As the world's mobile workforce increases, so does the threat such remote workers represent to their organizations and IT departments, due largely to a lack of related security training and awareness, according to a recent study.

Concern about the theft of sensitive company information is on the rise in most firms after such high-profile incidents as the Department of Veterans Affairs laptop theft and the huge TJX breach. Not surprisingly, 60 percent of organizations that participated in the Computing Technology Industry Association (CompTIA) study said security concerns related to the use of mobile devices like smartphones and PDAs have increased over the past year.

However, most organizations aren't responding to the threat by increasing training. Though nearly 80 percent of respondent organizations said they allow their mobile workers remote access to data on corporate networks, less than one-third have implemented security awareness training for those staffers. Furthermore, only 10 percent plan to offer new security training related to the use of PDAs, smartphones, laptops or other mobile devices, even though those that have implemented such security training say they have encountered a smaller number of security breaches than in the past.

Smart CIOs educate their staffs on how to prevent known security threats before they happen, as well as how to react to data thefts or other security breaches after the fact, according to the study.
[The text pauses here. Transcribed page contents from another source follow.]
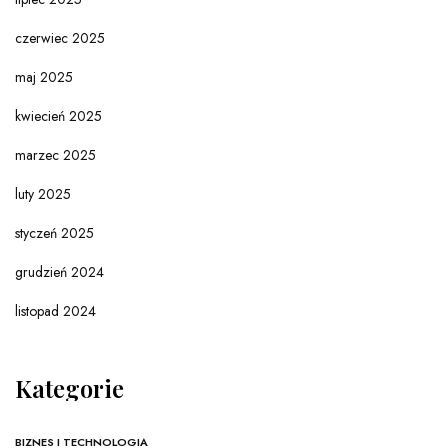
czerwiec 2025
maj 2025
kwiecień 2025
marzec 2025
luty 2025
styczeń 2025
grudzień 2024
listopad 2024
Kategorie
BIZNES I TECHNOLOGIA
"Organizations that do not train their mobile workers in security fundamentals are doing themselves a great disservice," says John Venator, CompTIA president and chief executive officer. "Nearly 90 percent of organizations that have implemented awareness training for remote and mobile workers believe that the number of security breaches they've encountered has been reduced."

    Additional noteworthy findings include:

  • Security issues related to wireless networks have increased somewhat or significantly, according to 55 percent of respondents.
  • 58 percent of respondent organizations don't currently offer security training related to the use of handheld PCs or laptops for data access and transfer to remote workers, nor do they have any immediate plans to do so.
  • Organizations that don't currently offer security training for mobile workers cite the fact that there is no top management report or the training is not yet a business or departmental priority.

Market research firm TNS Prognostics was commissioned by CompTIA to conduct the fifth installment of the "Trends in Information Security: Analysis of IT Security and the Workforce" survey. Data was collected from more than 1,000 IT professionals during February 2007. The study also includes findings from 3,600 surveys conducted since 2002.